··· Material supplied ···

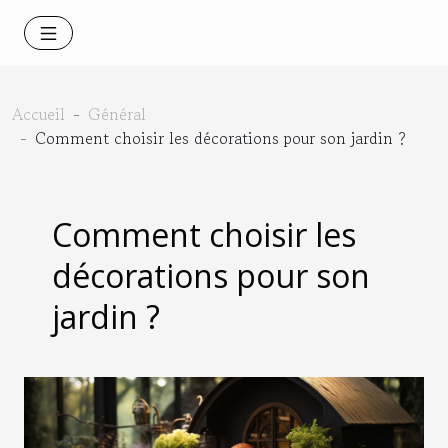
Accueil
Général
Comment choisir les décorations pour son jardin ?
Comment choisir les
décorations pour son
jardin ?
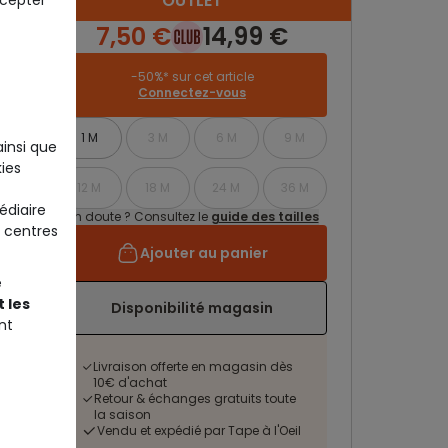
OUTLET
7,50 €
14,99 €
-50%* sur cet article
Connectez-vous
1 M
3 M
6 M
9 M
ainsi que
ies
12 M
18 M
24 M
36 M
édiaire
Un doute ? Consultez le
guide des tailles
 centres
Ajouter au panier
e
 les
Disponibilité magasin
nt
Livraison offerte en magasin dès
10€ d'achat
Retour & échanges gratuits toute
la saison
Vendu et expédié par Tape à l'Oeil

···
··· Material supplied ···

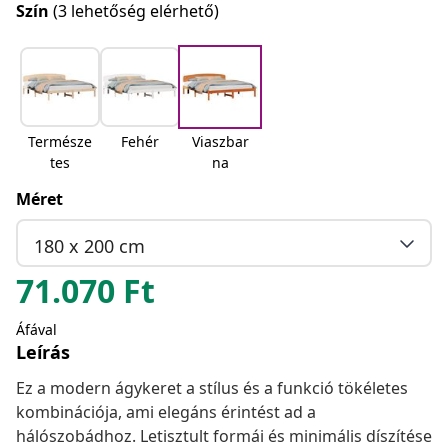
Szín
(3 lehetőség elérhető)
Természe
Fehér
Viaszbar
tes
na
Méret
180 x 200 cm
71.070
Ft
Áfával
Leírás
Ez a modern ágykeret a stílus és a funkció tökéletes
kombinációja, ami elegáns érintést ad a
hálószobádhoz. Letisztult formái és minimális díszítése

···

Pick out each line in the records that contains the word "magasin". Case counts.

Disponibilité magasin
Livraison offerte en magasin dès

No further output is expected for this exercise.